▶ [Supplied material]
= = = = =
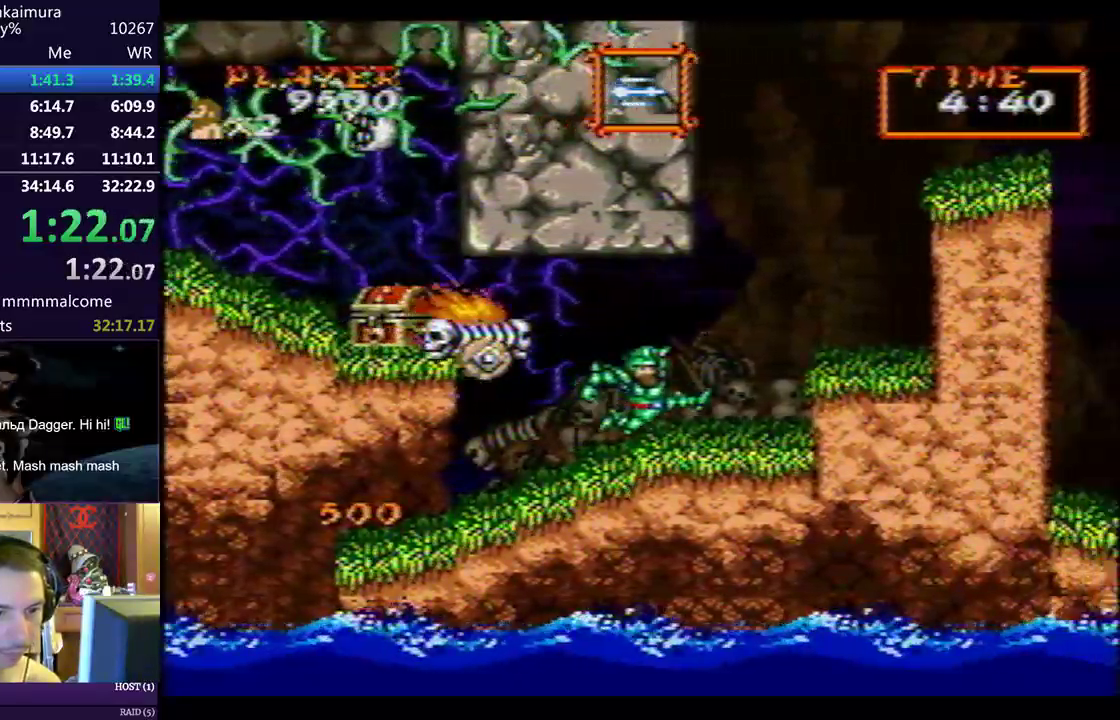
{"buttons": ["DPAD_RIGHT"], "events": []}
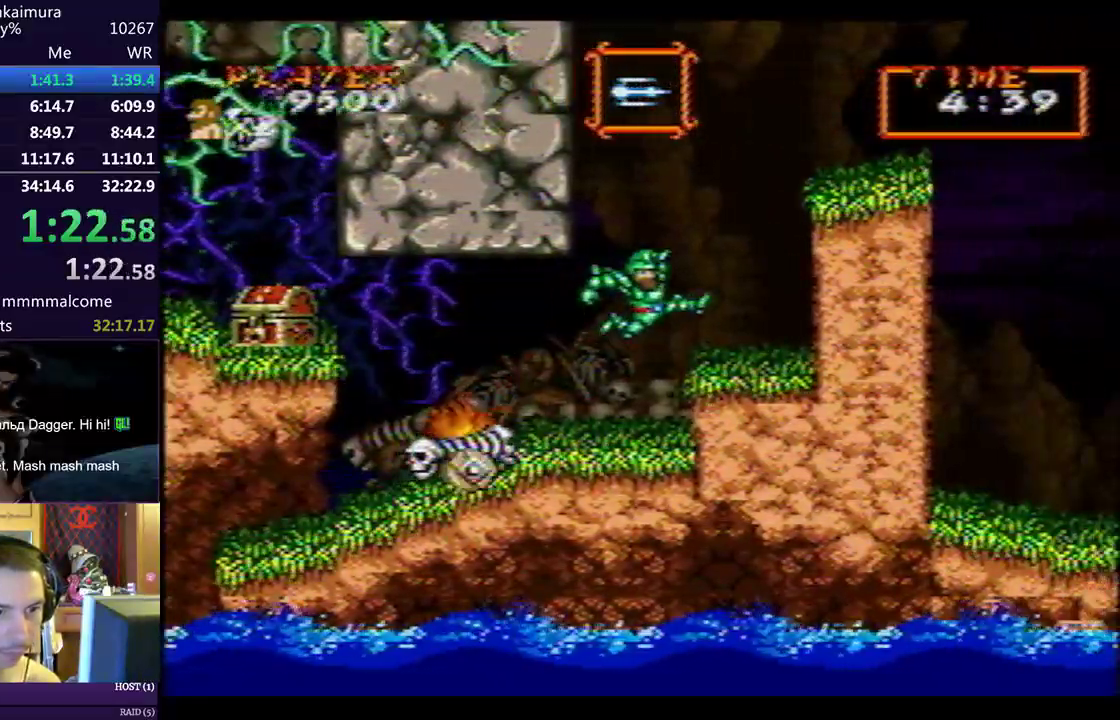
{"buttons": ["DPAD_RIGHT"], "events": [[100, "CIRCLE", "down"], [117, "CIRCLE", "up"]]}
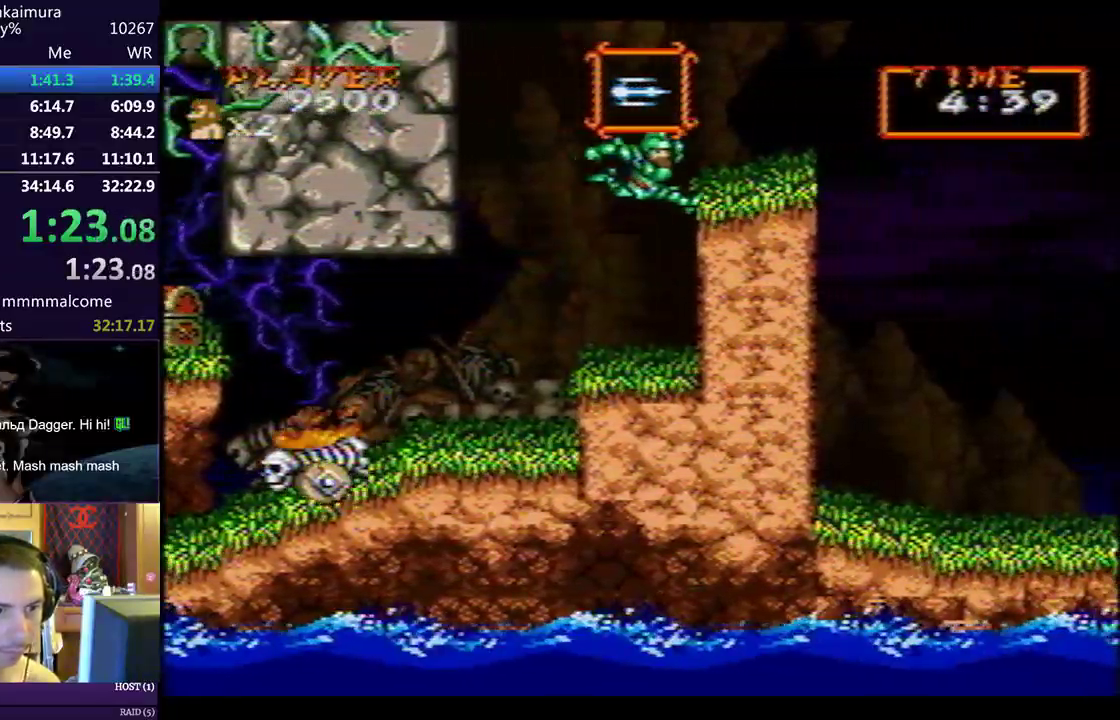
{"buttons": ["DPAD_RIGHT"], "events": [[133, "CIRCLE", "down"], [167, "CIRCLE", "up"]]}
= = = = =
Return every line shown above without changing a word, and skip the pictures.

▶ [Answer section]
{"buttons": ["DPAD_RIGHT"], "events": []}
{"buttons": ["DPAD_RIGHT"], "events": [[100, "CIRCLE", "down"], [117, "CIRCLE", "up"]]}
{"buttons": ["DPAD_RIGHT"], "events": [[133, "CIRCLE", "down"], [167, "CIRCLE", "up"]]}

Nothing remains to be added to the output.